Bulbs planted I whizzed around the garden with the lawn mower spreading the grassy leafy mulch directly on the woodland border. I also did a little bit of cutting back, not too much as I like my garden to decay gracefully and gradually.

What did I find to bring inside?  A flowerhead and bud from Clematis ‘Marie Boisellot’. She was cut to the ground after her May-July flowering period and now she’s back up the fence and flowering again. I love the almost linen-like texture of her petals. In the smoky glass posy vase there is the last Japanese Anemone ‘Honorine Jobert’. Dare I say this plant is losing her vigour.
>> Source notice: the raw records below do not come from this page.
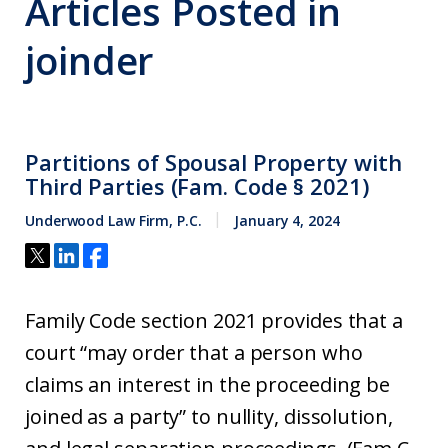
Articles Posted in
joinder
Partitions of Spousal Property with
Third Parties (Fam. Code § 2021)
Underwood Law Firm, P.C.
January 4, 2024
Family Code section 2021 provides that a
court “may order that a person who
claims an interest in the proceeding be
joined as a party” to nullity, dissolution,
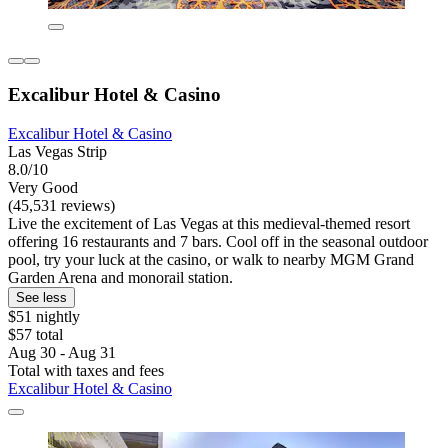
Excalibur Hotel & Casino
Excalibur Hotel & Casino
Las Vegas Strip
8.0/10
Very Good
(45,531 reviews)
Live the excitement of Las Vegas at this medieval-themed resort
offering 16 restaurants and 7 bars. Cool off in the seasonal outdoor
pool, try your luck at the casino, or walk to nearby MGM Grand
Garden Arena and monorail station.
See less
$51 nightly
$57 total
Aug 30 - Aug 31
Total with taxes and fees
Excalibur Hotel & Casino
She shares a bed with the equally ‘intent on garden domination’ Cornus ‘Midwinter Fire’. I usually cut the cornus hard back in the spring but I missed the moment so the cornus is top dog(wood) this year. Also in this vase is a white cyclamen (I have a lot of ants in my garden and consequently I have cyclamen popping up everywhere), a few daisies from Erigeron which had its annual hair cut today in a probably futile attempt to stop it self-seeding everywhere and a stem of sweet-scented lemon verbena. I thought about cutting a stem of white-flowered nerine, but as I see them from the kitchen window and I only have three flowers they have all kept their heads.

There is also a bowl of Lord Lambourne apples which have been so good this year. I picked the apples from Chivers Delight a fortnight ago as we were going away and I was concerned that an October gale might strip the tree for me and they too are delicious. We made a flying visit to Canterbury on Saturday so I took my daughter a basket of apples. We had a very good lunch in The Goods Shed in Canterbury which uses local and seasonal produce to mouth-watering effect and afterwards visited Grayson Perry’s ‘The Vanity of Small Differences’,  currently on tour in The Beaney.

Our holiday was spent on the Cotehele estate as I was  interested in seeing the orchards in fruit, especially the mother orchard which was planted in 2007 to help preserve the old Cornish apple varieties. We had marvellous weather and walked for miles in golden sunshine every day. One day we had a birthday lunch at Endsleigh and explored the Repton landscape garden (the acers were on fire) which surrounds the early 19th fishing lodge built for the Duke and Duchess of Bedford high above the river Tamar. The day was crowned by the most spectacular sunset viewed from the top of Kit Hill.

Heading home we crossed Dartmoor and walked up a tor or two. The sky was blue as blue can be but it was ear-numbingly cold as we climbed high. We also made a pilgrimage to Sanders at Lettaford and when I pinged a photo of this unspoilt Devon longhouse to our children our son replied “Heatwave”and we remembered the May half term when he swam in the freezing river. Our final night was spent at the newest Pig hotel near Honiton. We have had several nights staying at this small chain of hotels and always had a great experience. The food isn’t fancy or trying to be faultless as all the vegetables and fruit are grown in the garden, they keep chickens and pigs for a home-grown breakfast and everything else comes from within a 25-mile radius. They describe themselves as a ‘kitchen garden with rooms’ and that is exactly right.  It was very lovely mid-evening having a star-lit walk around the garden before coming back to cheese and pudding in front of the log fire.

We were lucky to have an open fire (and no wifi – hooray) in our Cotehele holiday cottage so I took a small crochet project for the evenings and enjoyed making up my own design for a cushion cover to sit on the Nordic-style (well it has a star pattern punched in the seat hence the need for a cushion!) white-painted chair in my daughter’s bedroom.

I just made it to the brilliant  Georgia O’Keeffe exhibition at Tate Modern and as a birthday present to myself I decided to join the Tate as a member. On the same day I caught the boat to Millbank to look at the artwork of the Turner Prize finalists at Tate Britain. In contrast to Tate Modern which at times is unbearably busy I usually  find Tate Britain a quiet haven of contemplation. I especially like the walk through British art from 1500 to the present and have my clear favourites. Outside Tate Britain I hopped on a bus to Westminster, walked across Westminster bridge to Waterloo and then home.  I am planning a year of culture … but before that I have to see what vase of delights Cathy has posted today.